If your ph is 8.4 your alk should be 13dkh no CO2 prob
now this sounds like a good idea..
 

dawman

Active Member
Originally Posted by Aztec Reef
we cannot compare well water with anything cause we all know well water has too may impurities.

Actually my well water is cleaner than most city water in my area . My buddy that lives in town , he has already had to change his prefilters three times so far due to they get all rust colored . I`m still on my first set and just now starting to see some coloration . Also the water is purifed from the RO , so there wouldn`t be any impurities .
 

miaheatlvr

Active Member
Originally Posted by Dawman
Actually my well water is cleaner than most city water in my area . My buddy that lives in town , he has already had to change his prefilters three times so far due to they get all rust colored . I`m still on my first set and just now starting to see some coloration . Also the water is purifed from the RO , so there wouldn`t be any impurities .
If you are using well water, well water is full of disolved minerals and impurities, everybody know this, but if you run it through 4 or 5 stage RO/DI it should be fine.
 

dawman

Active Member
Originally Posted by MiaHeatLvr
If you are using well water, well water is full of disolved minerals and impurities, everybody know this, but if you run it through 4 or 5 stage RO/DI it should be fine.
Not all well water is the same . I know the quality of water coming from my well due to the condition of my prefilter before my RO unit .
 

dawman

Active Member
Well , Reef Crystals worked great . Has a 8.4 ph without adding any buffer and Alk of 11DKH . Amazing what the difference is between the two salts .
 

ironsnipes

Member
great thread. was interested in asking ?'s but you all really confused me. with the science talk. new hobbist tank up and running 5 1/2 mon. no problems. added mushies and xenia . since the p.h has been low as well as alk. 55 gal tank 5 gal water change weekly ro/di using kent salt. have added 1 drop lugols iodide every 2 wks and some pro dkh buff to try to bring stuff back in line. water parameters are fine sal.025, nitri0, nitra0,cal500,ph low,alk low, ammon 0 temp 79 -80 using red sea test kits. have done 3 -5 gal water changes in last 3 days is everything ok or have any comments or ideas. my tank and mushies/xenia are doing well growing so i am not to worried but am interested in the topic. any replys would be sick.
 

geoj

Active Member
Originally Posted by ironsnipes
great thread. was interested in asking ?'s but you all really confused me. with the science talk. new hobbist tank up and running 5 1/2 mon. no problems. added mushies and xenia . since the p.h has been low as well as alk. 55 gal tank 5 gal water change weekly ro/di using kent salt. have added 1 drop lugols iodide every 2 wks and some pro dkh buff to try to bring stuff back in line. water parameters are fine sal.025, nitri0, nitra0,cal500,ph low,alk low, ammon 0 temp 79 -80 using red sea test kits. have done 3 -5 gal water changes in last 3 days is everything ok or have any comments or ideas. my tank and mushies/xenia are doing well growing so i am not to worried but am interested in the topic. any replys would be sick.

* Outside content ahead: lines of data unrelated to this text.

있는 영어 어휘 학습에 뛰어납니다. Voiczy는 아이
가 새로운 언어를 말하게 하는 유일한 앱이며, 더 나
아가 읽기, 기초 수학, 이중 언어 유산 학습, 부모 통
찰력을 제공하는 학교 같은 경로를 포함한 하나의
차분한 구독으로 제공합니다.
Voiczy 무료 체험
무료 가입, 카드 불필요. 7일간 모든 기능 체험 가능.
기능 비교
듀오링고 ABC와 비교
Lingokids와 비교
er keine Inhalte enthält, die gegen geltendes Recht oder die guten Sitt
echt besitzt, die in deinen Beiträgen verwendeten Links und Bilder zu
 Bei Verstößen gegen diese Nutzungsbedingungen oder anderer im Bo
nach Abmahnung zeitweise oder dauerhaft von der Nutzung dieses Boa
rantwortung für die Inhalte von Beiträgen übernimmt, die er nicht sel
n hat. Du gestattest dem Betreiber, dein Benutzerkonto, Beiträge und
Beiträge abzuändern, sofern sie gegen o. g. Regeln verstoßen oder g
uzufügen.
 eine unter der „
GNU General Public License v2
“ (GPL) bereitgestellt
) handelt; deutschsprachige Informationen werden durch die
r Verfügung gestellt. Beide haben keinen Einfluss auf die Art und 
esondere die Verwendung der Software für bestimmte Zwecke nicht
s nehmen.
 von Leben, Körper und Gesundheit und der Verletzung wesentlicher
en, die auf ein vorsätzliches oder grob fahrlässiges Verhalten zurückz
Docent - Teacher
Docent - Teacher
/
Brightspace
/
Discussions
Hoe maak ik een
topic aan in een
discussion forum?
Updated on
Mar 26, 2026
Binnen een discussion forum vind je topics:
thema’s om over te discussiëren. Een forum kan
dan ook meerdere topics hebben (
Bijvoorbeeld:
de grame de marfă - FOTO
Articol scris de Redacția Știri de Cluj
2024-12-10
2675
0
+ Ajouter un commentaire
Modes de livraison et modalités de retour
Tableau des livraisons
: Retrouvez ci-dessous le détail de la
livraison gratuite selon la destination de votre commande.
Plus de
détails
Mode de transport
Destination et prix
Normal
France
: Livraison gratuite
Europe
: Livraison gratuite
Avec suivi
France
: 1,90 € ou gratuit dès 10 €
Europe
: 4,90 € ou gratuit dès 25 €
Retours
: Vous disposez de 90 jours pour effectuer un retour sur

Go check-out Aquatic Warehouse in your area!!
SMAW for life...
 
Great article that started this thread need to know more about CO2. I have a closed lid syst and I think this might be my prob though it was fine when the tank was just a few months old struggling w low ph now. MBintraining
 

nietzsche

Active Member
tested mine today and it was:
pH: 7.8
phosphate: 0ppm
calcium: 420ppm
kH: 7dKH
amm: 0ppm
trites: 0ppm
trates: 20ppm
salinity ~37
i don't use a kalkwasser, just regular R/O water for top offs.